Album: The Transcontinental

Label: E1 Entertainment

Review date: Jul. 1, 2009

Before rappers reached rock-star proportions of celebrity and ego, they served as hypemen and mascots for DJs. Now, a typical marquee rapper works with as many “hot” producers as possible per album, throwing beats at the wall in hopes of a hit and usually clogging the thing with guests spots until it lacks a consistent POV, sound and texture. So it’s always refreshing when a rapper and a producer create an entire document together, particularly when the setup promises something new and unconventional.

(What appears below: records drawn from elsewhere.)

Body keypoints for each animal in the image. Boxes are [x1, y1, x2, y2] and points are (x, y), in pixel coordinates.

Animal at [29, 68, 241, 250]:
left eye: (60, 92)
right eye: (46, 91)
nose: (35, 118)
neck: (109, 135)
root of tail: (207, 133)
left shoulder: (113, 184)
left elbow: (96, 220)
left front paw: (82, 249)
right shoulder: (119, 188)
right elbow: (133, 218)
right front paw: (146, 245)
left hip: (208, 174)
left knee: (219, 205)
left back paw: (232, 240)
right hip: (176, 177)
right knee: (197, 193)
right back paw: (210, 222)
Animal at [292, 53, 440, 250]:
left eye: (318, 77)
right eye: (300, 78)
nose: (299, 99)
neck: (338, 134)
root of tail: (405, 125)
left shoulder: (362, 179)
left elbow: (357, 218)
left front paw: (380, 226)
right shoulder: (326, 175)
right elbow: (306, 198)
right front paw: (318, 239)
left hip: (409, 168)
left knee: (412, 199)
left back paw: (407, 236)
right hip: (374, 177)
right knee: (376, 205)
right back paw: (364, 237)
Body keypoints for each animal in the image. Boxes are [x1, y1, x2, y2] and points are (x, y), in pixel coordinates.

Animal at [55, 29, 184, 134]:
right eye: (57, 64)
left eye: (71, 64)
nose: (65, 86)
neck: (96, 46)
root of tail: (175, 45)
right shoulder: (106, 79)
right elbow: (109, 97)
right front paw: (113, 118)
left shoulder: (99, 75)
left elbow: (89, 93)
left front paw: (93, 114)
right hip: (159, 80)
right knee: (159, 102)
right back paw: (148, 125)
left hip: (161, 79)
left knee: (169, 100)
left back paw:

As an MC, Oxnard’s Roc ‘C’, an associate of Madlib, Oh No and the rest of Stones Throw’s 805 contingent, isn’t much special. He’s got a tight flow, arrogant and claustrophobic in the “East Coast” tradition. As a writer and star, however, he’s got a way to go. His shit-talking is empty and predictable. His punchlines never really crackle. His lyrics are standard-issue when they aren’t laugh-out-loud funny in a forehead-slapping, Cam’ron fashion. (“Simply put / You get kaput… Through the door, like ‘daddy’s home’ / Kids in the back, man, their daddy’s home / What you want me to do, I can’t do that / It’s too easy to do, like when I move packs.”) As a singer, he’s fucking awful, stepping all over the battle-rap “Warriors” and other near-highlights. Even as a misogynist, he’s not that interesting. (“A bitch is a poisonous snake that once bit me.”) And when he dedicates a song to hip hop’s death-chic poster-boy du jour, J Dilla, it’s, weirdly, a sex jam (“All I’m Asking”). Not that there’s anything wrong with that.

So Roc ‘C’ hasn’t yet hit his stride as a rapper. But he brings enough flame on The Transcontinental to justify keeping an eye on him. And in landing IMAKEMADBEATS as a full-time collaborator, he was lucky, wise, or more promising than he sounds. IMMB is one of the most distinctive producers to emerge in a minute. His beats are crisp, aggressive and organic. He’s consistent and never wacky-eclectic, yet he’s fluent in brooding street opera (“Whisper Music”) as much as waterbed jams (“The One I Love”) as much as full-tilt club bangers (“Still Here”). If Roc ‘C’ can get this dude on his team, he’s got to be more than a charity case.